* _TASK REQUIREMENTS_:
In the entries below, every line with the string "size" is to be reported.

--------------------

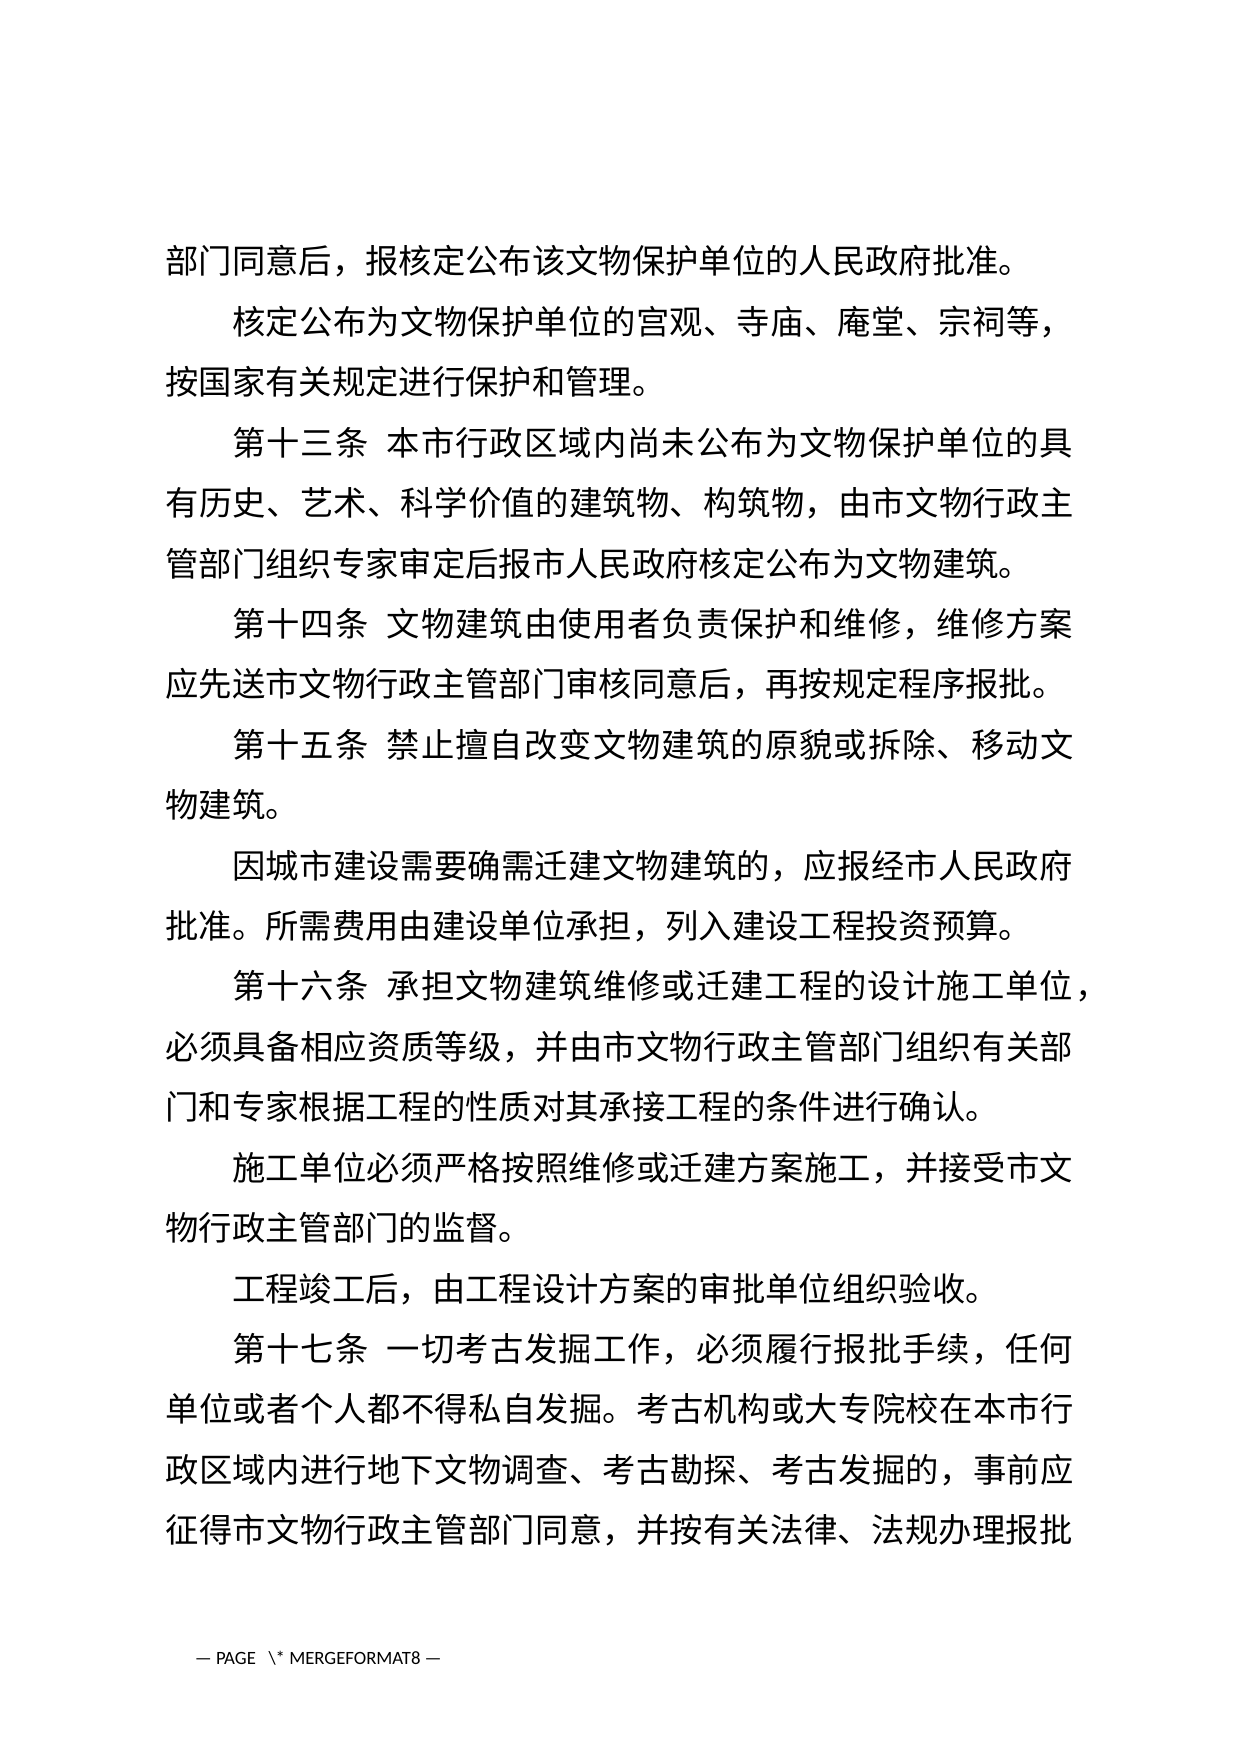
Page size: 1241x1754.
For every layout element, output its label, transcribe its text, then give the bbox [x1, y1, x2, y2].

text 第十三条 本市行政区域内尚未公布为文物保护单位的具有历史、艺术、科学价值的建筑物、构筑物，由市文物行政主管部门组织专家审定后报市人民政府核定公布为文物建筑。 [165, 407, 1075, 588]
text 核定公布为文物保护单位的宫观、寺庙、庵堂、宗祠等，按国家有关规定进行保护和管理。 [165, 286, 1075, 407]
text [165, 226, 1075, 286]
text 第十六条 承担文物建筑维修或迁建工程的设计施工单位，必须具备相应资质等级，并由市文物行政主管部门组织有关部门和专家根据工程的性质对其承接工程的条件进行确认。 [165, 951, 1075, 1132]
text 第十四条 文物建筑由使用者负责保护和维修，维修方案应先送市文物行政主管部门审核同意后，再按规定程序报批。 [165, 588, 1075, 709]
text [165, 1313, 1075, 1555]
text 工程竣工后，由工程设计方案的审批单位组织验收。 [165, 1253, 1075, 1313]
text 施工单位必须严格按照维修或迁建方案施工，并接受市文物行政主管部门的监督。 [165, 1132, 1075, 1253]
text 第十五条 禁止擅自改变文物建筑的原貌或拆除、移动文物建筑。 [165, 709, 1075, 830]
text 因城市建设需要确需迁建文物建筑的，应报经市人民政府批准。所需费用由建设单位承担，列入建设工程投资预算。 [165, 830, 1075, 951]
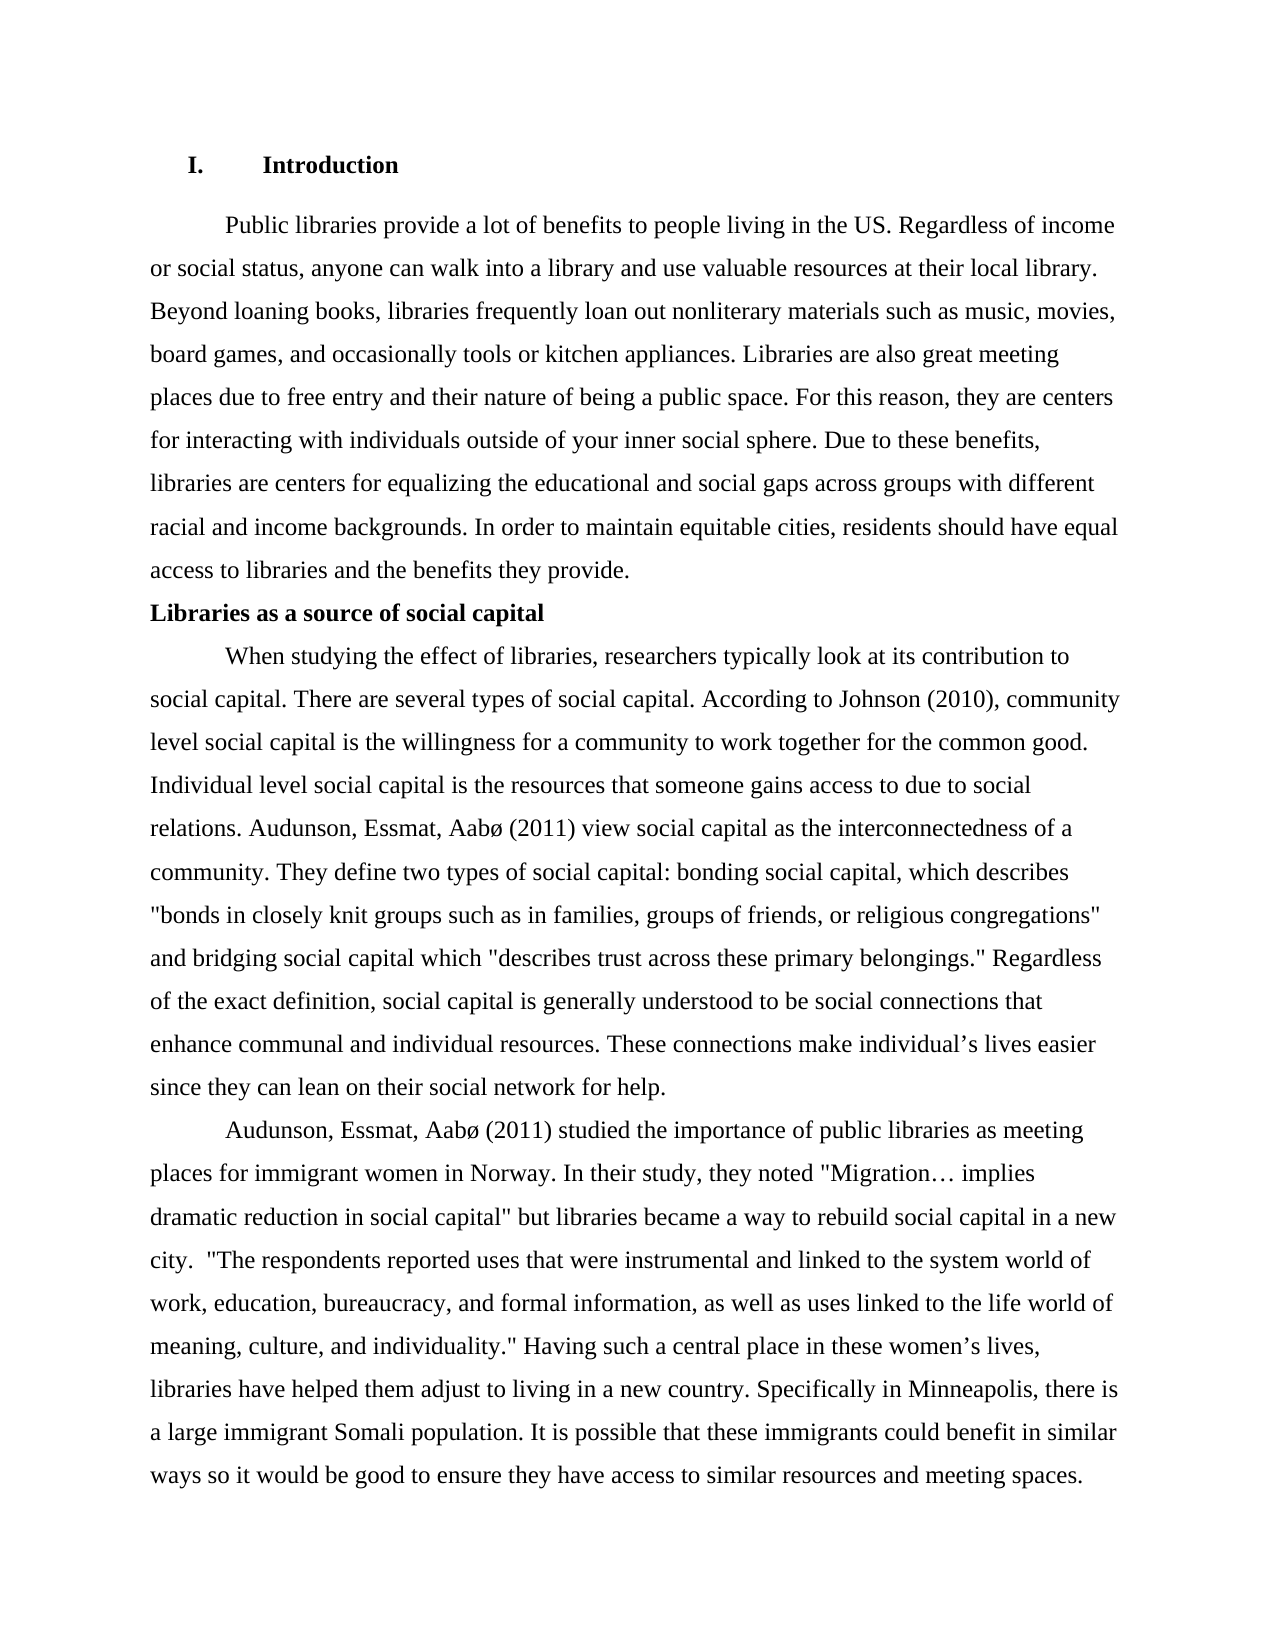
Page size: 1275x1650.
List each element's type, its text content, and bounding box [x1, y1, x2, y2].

--------------------

* _EXERCISE ANSWER_:
Page size: 1241x1754.
Page size: 1275x1650.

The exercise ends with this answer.